VOS TÂCHES →
1. Recopiez fidèlement, dans l'article sur la droite à Aix-en-Provence, le passage qui commence aux mots « Alors qu’elle aborde » et s'achève après « élections s’annonce compromise. ».
2. Rédigez la suite de l'article sur la droite à Aix-en-Provence à partir de sa dernière phrase.

++++ TEXTE FOURNI ++++

21 février 2006

La droite et le pouvoir à Aix-en-Provence

Alors qu’elle aborde le dernier tiers de son mandat à la mairie d’Aix-en-Provence, Maryse Joissains-Masini peut déjà être certaine que la conquête d’un second mandat en 2008 lui vaudra une rude bataille. Son bilan à la tête de la municipalité est critiqué, à gauche comme à droite, et l’espoir d’une nouvelle unité de la droite pour les prochaines élections s’annonce compromise.

La désunion de la droite à Aix-en-Provence n’est pas un phénomène nouveau. Dans les années 1970, la droite, bien ancrée à la Mairie, avait perdu le bénéfice de sa victoire aux élections municipales pour cause de fraude électorale ; puis dans les années 1980, alors qu’elle avait reconquis le pouvoir, une déchirure interne sur fond de décision de justice (condamnation pour abus de biens sociaux de Alain Joissains, alors maire, en 1983) l’a encore fait perdre aux élections municipales de 1989. Dès lors, malgré une ville marquée politiquement, la droite est irrémédiablement touchée par des conflits d’intérêt nuisant à son image au profit d’une gauche opportuniste qui s’est toujours jouée de cette situation. Selon Jean-François Picheral (PS), dernier maire d’Aix-en-Provence, la gauche s’est constamment imposée grâce à la « médiocrité » de ses adversaires divisés.

Lors des dernières élections municipales de 2001, une union s’était dessinée à droite pour déjouer les ambitions du maire sortant, pourtant favorisé par un bilan satisfaisant. Malgré des sondages favorables (62% des Aixois estimaient que la municipalité socialiste avait effectué un bon travail lors du mandat de Jean-François Picheral), celui-ci a été rattrapé par les thèmes fédérateurs chers à la droite (insécurité, proximité, conservatisme) face à son désir d’exploiter tout le potentiel aixois, riche et moderne. Selon Jean Viard, sociologue aixois interrogé par Libération à cette occasion, la victoire de la droite était due à un discours proche de celui de l’extrême droite, basé sur « la proximité idéologique d’une droite de terrain » plutôt que sur des projets viables et crédibles. Les échéances électorales de ces dernières années ont légitimé le vote Front National dans la région et ont poussé la droite traditionnelle à se positionner sur un programme plus identitaire et proche des préoccupations sécuritaires de la population. Ce fut le cas à Aix-en-Provence, où les électeurs se sont finalement rassemblés autour de Maryse Joissains-Masini, qui a remporté le scrutin à une courte majorité. Cette thèse est confirmée par le représentant local du Front National, Gérard Beyer, qui insinue que l’actuelle maire l’a emporté uniquement grâce aux voix de ses sympathisants. Selon lui, « la ‘lepénisation’ des esprits se fait toute seule » et Aix-en-Provence n’y échappe pas.

++++ ENTRÉES FOURNIES ++++

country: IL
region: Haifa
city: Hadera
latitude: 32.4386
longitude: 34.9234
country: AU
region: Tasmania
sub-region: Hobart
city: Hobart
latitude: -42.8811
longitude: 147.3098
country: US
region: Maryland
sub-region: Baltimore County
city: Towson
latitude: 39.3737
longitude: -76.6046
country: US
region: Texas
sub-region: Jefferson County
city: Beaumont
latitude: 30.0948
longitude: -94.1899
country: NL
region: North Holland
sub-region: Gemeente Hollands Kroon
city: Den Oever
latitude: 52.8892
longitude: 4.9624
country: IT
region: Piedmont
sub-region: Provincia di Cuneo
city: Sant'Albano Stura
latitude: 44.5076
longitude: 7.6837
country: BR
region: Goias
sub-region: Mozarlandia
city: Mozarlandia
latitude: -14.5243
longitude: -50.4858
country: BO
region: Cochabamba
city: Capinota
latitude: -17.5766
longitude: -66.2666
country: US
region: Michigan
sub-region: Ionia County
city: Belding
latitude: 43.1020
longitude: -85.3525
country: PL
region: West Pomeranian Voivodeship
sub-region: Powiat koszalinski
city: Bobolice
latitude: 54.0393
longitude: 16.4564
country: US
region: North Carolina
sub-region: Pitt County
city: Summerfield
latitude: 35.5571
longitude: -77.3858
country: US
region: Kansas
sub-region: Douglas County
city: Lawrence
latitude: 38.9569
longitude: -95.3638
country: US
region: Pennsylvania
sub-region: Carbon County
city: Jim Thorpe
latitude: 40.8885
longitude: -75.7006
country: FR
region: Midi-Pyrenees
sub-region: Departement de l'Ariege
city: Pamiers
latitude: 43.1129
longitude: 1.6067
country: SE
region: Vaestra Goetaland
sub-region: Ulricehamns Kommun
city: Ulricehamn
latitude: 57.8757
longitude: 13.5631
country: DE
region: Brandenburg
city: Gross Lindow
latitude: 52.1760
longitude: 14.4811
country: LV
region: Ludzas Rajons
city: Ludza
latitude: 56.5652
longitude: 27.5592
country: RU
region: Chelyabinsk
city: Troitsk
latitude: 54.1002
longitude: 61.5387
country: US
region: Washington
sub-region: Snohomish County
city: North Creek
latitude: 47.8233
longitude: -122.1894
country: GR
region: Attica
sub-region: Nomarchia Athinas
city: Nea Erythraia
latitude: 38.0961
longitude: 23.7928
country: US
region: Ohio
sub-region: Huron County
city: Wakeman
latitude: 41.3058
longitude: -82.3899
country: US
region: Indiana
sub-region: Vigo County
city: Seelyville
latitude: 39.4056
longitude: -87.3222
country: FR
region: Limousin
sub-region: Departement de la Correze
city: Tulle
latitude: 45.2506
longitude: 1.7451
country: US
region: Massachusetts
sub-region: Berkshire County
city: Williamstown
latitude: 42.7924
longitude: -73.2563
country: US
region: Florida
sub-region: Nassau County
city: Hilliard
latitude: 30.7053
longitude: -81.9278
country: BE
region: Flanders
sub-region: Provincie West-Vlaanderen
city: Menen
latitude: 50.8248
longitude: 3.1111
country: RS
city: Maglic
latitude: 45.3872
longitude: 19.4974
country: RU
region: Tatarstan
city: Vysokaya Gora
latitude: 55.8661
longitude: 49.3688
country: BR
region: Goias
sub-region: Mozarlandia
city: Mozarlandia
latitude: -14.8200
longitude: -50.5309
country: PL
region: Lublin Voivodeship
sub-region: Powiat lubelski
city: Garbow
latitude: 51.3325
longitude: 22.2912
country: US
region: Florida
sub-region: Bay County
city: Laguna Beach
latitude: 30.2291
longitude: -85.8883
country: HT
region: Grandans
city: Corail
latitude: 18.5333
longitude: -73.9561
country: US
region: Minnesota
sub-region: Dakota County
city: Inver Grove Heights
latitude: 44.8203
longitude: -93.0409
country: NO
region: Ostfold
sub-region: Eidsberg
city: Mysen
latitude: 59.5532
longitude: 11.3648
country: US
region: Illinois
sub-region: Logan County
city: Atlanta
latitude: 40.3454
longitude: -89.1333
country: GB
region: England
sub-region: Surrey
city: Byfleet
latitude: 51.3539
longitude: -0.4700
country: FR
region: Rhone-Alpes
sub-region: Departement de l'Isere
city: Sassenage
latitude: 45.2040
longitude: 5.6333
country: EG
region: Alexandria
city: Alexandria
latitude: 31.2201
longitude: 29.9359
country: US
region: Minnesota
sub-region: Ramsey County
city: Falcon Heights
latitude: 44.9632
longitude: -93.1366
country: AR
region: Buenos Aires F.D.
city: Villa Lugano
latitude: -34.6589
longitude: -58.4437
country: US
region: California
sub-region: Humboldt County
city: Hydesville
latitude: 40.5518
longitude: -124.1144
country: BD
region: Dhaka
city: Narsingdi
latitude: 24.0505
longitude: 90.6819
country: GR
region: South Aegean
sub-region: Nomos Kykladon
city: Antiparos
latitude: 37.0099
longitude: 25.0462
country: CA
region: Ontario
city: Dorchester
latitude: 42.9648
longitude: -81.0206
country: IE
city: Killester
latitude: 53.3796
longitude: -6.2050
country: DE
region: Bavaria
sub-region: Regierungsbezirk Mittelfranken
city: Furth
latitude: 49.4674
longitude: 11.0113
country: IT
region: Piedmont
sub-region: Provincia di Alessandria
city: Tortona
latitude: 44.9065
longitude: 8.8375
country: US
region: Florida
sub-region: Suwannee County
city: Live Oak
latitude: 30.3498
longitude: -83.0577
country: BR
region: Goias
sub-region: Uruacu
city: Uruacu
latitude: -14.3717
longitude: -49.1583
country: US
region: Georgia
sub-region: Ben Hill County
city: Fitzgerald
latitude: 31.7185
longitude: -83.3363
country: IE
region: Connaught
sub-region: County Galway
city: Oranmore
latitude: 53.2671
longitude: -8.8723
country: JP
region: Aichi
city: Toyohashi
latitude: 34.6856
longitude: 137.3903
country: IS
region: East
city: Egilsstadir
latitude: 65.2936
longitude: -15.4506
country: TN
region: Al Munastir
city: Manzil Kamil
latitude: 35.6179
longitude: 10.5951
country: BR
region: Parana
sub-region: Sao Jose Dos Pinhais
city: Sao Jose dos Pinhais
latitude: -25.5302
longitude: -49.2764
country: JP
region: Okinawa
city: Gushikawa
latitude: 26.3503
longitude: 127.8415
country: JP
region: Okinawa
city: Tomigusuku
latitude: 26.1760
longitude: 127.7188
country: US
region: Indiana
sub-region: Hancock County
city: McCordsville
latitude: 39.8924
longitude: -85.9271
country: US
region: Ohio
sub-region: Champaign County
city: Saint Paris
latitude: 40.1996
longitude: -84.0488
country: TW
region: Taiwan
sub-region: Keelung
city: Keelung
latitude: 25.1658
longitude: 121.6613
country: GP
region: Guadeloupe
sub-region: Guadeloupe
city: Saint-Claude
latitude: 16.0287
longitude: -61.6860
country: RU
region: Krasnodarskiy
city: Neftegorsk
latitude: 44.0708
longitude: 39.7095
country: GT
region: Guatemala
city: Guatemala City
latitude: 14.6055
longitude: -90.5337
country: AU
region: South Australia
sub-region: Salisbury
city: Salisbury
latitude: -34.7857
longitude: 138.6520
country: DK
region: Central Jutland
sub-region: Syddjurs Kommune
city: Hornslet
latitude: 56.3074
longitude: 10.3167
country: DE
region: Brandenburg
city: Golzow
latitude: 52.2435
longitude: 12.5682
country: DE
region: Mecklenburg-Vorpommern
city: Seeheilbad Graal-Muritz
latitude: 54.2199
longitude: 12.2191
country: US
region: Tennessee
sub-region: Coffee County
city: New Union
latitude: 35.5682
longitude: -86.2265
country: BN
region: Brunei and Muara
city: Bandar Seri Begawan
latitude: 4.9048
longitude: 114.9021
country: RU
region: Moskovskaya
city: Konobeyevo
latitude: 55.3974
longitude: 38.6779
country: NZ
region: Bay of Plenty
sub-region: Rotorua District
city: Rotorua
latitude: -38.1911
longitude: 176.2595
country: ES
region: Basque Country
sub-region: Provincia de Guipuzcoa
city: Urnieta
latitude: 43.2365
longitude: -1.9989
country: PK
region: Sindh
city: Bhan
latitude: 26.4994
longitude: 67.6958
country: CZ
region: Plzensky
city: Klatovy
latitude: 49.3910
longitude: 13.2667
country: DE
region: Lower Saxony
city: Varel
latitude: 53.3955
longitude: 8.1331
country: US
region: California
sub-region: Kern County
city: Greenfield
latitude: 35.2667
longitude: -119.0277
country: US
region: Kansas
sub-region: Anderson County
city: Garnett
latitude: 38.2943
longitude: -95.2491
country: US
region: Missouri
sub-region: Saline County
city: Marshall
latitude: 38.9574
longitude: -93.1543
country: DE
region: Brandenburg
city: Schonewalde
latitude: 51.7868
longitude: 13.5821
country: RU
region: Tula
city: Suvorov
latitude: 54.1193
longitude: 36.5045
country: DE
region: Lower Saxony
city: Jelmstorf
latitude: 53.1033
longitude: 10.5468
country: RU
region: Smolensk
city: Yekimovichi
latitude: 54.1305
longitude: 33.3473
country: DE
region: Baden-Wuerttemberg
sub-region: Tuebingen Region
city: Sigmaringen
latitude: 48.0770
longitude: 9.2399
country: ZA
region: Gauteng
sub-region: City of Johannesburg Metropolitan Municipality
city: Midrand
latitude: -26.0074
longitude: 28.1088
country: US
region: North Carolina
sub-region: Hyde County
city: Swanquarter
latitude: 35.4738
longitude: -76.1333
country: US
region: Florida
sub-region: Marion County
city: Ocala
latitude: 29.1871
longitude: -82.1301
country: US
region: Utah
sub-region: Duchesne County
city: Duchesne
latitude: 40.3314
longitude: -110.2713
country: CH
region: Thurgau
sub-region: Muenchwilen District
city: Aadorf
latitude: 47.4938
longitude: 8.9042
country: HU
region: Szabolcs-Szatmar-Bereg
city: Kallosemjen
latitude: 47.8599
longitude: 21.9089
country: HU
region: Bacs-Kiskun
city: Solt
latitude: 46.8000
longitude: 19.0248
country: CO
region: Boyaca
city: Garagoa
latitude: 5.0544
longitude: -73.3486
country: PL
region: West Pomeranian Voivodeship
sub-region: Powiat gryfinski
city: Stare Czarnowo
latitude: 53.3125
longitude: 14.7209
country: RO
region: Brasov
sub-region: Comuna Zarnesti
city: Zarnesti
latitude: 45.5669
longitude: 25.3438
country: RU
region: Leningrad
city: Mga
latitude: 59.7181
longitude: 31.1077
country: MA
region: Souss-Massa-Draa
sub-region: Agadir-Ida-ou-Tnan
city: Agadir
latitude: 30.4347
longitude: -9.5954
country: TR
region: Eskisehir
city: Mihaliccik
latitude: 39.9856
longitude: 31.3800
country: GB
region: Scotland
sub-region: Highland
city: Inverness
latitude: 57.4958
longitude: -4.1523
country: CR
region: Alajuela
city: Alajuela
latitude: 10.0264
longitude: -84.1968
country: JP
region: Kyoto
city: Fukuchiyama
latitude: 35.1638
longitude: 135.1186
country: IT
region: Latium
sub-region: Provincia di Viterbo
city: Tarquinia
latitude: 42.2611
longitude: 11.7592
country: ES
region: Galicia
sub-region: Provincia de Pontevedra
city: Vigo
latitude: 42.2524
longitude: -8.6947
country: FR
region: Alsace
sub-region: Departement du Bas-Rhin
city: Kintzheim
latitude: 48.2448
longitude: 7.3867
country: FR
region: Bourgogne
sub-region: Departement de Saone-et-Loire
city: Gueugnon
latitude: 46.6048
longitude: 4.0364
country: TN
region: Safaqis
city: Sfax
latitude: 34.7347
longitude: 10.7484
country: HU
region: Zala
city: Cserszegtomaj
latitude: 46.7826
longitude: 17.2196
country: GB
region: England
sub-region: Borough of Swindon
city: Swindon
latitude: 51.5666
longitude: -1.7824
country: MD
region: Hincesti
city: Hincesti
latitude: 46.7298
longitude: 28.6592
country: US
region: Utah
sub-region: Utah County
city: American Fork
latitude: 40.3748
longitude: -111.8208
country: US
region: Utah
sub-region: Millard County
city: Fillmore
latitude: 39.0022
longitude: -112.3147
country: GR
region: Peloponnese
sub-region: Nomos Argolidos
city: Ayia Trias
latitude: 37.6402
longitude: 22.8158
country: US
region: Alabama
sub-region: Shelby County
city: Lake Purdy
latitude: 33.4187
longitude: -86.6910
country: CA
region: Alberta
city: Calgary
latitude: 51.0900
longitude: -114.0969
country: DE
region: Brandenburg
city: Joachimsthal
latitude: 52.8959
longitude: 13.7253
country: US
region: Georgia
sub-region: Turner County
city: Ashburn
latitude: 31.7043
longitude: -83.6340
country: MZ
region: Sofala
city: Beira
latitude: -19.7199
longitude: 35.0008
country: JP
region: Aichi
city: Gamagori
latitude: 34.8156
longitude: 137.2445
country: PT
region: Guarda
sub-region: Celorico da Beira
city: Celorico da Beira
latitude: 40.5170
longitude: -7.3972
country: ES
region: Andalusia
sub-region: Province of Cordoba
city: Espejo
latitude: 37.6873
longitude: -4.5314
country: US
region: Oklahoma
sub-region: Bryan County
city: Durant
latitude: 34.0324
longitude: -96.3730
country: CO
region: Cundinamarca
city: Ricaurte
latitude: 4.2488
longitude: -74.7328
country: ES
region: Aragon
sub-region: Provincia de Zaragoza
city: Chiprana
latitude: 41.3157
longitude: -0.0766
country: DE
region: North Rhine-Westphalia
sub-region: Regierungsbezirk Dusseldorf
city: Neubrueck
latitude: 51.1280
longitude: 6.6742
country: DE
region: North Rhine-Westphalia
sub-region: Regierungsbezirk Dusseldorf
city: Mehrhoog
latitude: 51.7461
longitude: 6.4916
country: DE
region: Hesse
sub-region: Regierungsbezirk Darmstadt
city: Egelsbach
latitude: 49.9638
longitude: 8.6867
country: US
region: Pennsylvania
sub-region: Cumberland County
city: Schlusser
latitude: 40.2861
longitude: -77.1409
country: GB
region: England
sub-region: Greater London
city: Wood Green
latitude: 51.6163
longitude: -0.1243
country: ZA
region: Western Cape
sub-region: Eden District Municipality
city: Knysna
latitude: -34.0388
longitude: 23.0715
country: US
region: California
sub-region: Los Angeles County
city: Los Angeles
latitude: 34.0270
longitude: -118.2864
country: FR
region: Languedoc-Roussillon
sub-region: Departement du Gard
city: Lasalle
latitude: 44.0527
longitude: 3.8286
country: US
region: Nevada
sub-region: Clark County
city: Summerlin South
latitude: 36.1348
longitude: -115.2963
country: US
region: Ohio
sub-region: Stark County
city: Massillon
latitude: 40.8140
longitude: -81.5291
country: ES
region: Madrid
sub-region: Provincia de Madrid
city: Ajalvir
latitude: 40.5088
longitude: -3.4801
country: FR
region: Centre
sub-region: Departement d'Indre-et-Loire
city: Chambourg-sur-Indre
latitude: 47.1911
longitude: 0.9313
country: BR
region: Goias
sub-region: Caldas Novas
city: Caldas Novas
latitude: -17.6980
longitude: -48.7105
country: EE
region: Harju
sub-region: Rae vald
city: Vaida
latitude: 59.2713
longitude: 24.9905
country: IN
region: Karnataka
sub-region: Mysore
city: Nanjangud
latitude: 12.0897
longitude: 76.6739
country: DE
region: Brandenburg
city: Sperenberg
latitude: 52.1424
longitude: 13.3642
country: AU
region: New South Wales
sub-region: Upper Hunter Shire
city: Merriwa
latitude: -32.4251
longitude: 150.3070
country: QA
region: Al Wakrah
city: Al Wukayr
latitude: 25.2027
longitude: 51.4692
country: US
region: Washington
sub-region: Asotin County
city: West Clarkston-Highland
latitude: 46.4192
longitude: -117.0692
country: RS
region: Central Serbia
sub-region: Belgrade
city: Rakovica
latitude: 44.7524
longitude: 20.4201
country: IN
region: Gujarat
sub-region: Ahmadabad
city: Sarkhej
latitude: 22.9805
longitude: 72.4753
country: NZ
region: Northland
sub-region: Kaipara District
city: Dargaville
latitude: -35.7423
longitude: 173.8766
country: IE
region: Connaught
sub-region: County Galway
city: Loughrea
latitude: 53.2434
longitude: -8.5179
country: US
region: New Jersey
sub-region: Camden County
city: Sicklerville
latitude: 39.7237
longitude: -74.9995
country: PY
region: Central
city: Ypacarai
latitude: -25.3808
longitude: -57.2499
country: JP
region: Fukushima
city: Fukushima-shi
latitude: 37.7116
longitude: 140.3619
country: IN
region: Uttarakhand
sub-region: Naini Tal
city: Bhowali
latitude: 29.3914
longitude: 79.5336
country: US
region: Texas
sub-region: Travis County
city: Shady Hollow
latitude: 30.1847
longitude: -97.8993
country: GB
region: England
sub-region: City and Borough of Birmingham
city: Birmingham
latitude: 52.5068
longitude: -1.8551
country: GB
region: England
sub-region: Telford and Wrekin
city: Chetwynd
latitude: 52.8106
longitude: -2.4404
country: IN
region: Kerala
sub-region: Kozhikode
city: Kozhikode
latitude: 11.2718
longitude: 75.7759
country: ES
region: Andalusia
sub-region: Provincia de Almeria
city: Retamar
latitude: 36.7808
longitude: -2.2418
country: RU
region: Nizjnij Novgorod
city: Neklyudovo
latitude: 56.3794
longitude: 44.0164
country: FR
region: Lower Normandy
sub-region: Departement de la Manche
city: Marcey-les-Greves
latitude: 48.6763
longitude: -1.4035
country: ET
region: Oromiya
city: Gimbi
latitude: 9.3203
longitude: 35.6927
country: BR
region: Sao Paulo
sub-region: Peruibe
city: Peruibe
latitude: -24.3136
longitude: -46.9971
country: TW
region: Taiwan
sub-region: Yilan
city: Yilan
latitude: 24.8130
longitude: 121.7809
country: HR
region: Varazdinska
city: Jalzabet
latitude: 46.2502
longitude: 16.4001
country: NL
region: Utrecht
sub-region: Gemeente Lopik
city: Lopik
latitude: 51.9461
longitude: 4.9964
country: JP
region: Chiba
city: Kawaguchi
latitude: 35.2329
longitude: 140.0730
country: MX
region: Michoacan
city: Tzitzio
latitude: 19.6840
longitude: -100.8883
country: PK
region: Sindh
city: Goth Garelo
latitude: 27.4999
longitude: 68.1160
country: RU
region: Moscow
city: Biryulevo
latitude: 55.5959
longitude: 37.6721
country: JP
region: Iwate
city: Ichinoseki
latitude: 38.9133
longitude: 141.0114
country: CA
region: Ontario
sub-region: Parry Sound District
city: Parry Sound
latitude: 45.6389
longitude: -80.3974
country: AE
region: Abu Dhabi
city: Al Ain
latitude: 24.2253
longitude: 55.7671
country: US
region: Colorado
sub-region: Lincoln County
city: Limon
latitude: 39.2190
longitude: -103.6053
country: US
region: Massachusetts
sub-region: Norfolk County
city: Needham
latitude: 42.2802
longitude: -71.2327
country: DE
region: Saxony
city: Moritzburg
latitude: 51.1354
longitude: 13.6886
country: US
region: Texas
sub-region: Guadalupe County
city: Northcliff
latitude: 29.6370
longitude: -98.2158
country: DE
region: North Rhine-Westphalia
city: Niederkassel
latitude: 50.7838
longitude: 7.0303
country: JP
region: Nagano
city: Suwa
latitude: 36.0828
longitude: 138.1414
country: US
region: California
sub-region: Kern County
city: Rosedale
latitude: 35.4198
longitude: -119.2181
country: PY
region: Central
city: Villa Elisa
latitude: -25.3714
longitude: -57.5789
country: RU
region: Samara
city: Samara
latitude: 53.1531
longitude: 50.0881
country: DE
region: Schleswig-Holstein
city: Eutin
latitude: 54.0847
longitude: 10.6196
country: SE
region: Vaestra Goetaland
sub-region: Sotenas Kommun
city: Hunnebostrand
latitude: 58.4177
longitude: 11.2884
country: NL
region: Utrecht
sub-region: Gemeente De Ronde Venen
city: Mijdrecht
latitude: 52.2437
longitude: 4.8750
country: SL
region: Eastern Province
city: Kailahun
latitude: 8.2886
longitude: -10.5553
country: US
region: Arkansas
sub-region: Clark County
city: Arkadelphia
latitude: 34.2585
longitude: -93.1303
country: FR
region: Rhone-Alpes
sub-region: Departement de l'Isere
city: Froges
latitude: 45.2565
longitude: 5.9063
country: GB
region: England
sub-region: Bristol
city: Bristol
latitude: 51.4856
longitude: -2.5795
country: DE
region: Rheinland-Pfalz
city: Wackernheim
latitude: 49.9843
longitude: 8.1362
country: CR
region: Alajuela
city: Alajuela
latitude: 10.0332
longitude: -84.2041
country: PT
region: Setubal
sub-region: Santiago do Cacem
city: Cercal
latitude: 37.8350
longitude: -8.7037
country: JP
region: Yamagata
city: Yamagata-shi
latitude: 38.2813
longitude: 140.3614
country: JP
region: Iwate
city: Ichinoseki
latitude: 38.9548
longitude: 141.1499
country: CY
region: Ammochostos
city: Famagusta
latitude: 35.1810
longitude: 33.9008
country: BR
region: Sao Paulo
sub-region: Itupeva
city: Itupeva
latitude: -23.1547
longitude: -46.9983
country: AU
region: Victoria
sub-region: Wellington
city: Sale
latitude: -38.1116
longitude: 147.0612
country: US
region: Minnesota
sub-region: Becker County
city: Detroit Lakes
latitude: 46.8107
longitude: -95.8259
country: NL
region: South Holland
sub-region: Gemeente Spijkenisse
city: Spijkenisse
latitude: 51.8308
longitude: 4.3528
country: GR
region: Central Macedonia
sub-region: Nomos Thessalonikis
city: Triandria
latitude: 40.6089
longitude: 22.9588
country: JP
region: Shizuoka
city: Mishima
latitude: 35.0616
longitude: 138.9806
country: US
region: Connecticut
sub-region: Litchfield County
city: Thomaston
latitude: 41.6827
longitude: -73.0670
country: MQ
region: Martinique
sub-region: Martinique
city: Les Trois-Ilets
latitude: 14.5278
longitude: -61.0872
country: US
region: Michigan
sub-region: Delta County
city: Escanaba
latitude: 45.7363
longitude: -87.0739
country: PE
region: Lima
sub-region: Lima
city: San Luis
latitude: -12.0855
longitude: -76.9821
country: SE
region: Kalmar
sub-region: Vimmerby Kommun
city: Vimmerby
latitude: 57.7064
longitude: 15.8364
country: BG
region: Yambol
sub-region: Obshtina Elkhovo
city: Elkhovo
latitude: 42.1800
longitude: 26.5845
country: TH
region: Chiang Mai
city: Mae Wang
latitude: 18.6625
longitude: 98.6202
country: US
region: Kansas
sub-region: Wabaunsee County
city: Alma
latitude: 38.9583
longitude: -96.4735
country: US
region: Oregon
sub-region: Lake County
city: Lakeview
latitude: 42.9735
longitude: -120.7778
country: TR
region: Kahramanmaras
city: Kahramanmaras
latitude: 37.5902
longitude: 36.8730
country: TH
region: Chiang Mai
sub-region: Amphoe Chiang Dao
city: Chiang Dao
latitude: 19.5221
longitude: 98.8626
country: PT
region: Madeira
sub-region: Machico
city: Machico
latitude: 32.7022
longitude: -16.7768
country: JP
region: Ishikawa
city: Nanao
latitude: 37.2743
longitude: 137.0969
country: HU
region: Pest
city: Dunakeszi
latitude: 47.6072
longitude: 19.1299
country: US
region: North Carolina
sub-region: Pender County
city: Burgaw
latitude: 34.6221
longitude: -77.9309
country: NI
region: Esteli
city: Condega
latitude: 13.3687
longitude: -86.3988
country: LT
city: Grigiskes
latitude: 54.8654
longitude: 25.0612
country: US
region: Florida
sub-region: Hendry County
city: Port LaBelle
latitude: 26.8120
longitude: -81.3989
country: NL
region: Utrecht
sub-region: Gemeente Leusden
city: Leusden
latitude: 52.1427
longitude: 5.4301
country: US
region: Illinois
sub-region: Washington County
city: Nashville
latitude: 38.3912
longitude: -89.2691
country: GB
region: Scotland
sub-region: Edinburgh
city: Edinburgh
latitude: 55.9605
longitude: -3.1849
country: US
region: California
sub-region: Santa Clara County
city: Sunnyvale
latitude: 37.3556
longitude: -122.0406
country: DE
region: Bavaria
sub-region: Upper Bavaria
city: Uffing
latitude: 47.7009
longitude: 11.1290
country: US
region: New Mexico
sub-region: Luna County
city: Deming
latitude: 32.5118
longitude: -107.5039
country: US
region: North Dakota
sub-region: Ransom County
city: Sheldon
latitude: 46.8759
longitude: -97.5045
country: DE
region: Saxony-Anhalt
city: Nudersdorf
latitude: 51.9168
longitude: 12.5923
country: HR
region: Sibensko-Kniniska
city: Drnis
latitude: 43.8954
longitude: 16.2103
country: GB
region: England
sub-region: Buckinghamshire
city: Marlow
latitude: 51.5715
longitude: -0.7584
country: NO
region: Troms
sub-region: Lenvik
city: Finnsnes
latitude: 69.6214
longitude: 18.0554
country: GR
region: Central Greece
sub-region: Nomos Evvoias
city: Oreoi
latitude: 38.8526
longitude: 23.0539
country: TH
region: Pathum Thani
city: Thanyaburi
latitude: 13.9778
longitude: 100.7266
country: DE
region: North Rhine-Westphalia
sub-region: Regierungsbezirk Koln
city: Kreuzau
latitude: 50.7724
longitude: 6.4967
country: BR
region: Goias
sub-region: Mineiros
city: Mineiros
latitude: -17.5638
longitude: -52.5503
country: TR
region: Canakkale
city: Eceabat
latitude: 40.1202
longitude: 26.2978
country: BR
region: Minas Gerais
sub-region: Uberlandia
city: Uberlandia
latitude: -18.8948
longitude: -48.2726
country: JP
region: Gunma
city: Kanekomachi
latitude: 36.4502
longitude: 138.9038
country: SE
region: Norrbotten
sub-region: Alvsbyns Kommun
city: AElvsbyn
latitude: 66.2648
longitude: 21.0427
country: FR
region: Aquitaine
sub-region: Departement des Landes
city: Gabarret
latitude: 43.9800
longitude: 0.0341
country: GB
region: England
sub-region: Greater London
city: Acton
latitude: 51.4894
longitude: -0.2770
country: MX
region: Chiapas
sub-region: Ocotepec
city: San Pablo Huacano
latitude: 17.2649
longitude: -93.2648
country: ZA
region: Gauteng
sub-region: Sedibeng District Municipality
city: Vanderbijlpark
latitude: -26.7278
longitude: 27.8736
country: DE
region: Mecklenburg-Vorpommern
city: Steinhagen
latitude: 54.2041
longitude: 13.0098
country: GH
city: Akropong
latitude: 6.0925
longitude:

++++

RÉPONSES PAR TÂCHE →
1.
Alors qu’elle aborde le dernier tiers de son mandat à la mairie d’Aix-en-Provence, Maryse Joissains-Masini peut déjà être certaine que la conquête d’un second mandat en 2008 lui vaudra une rude bataille. Son bilan à la tête de la municipalité est critiqué, à gauche comme à droite, et l’espoir d’une nouvelle unité de la droite pour les prochaines élections s’annonce compromise.

2.
Quelques mois auront suffit pour briser l’élan de la droite unifiée de mars 2001. François-Xavier de Peretti, pourtant 3ème adjoint à la mairie, s’est progressivement retrouvé dans l’opposition. Il affirme que l’incapacité sans laquelle il était d’imposer ses projets a provoqué son « divorce politique » d’avec l’UMP, à qui il reproche l’absence de vision pour la ville. Ses griefs sont nombreux. Il se plaint notamment des pratiques du premier magistrat de la ville visant à faire taire par tous les moyens possibles les voix qui s’élèvent contre elle. L’élu UDF rajoute qu’il faut « réinventer un projet de vie pour répondre aux problèmes de la ville » et met en avant les atouts d’Aix-en-Provence qui ne sont pas, selon lui, exploités à leur juste valeur. C’est ainsi que M. de Peretti a créé le mouvement « Union pour Aix » dans « une logique d’ouverture et d’élargissement ». Il veut rassembler tous les déçus de l’administration de la ville par Maryse Joissains-Masini, lui permettant de « ratisser le plus largement possible » autour d’un véritable projet de développement local dynamique. Les opposants à la municipalité décrient une absence d’engagement, de projets nouveaux en raison d’une situation financière délicate et un populisme exacerbé. La fracture idéologique à droite est donc toujours bien présente et la gauche pourrait bien réapparaître à nouveau au tournant pour récolter les fruits de ces divergences.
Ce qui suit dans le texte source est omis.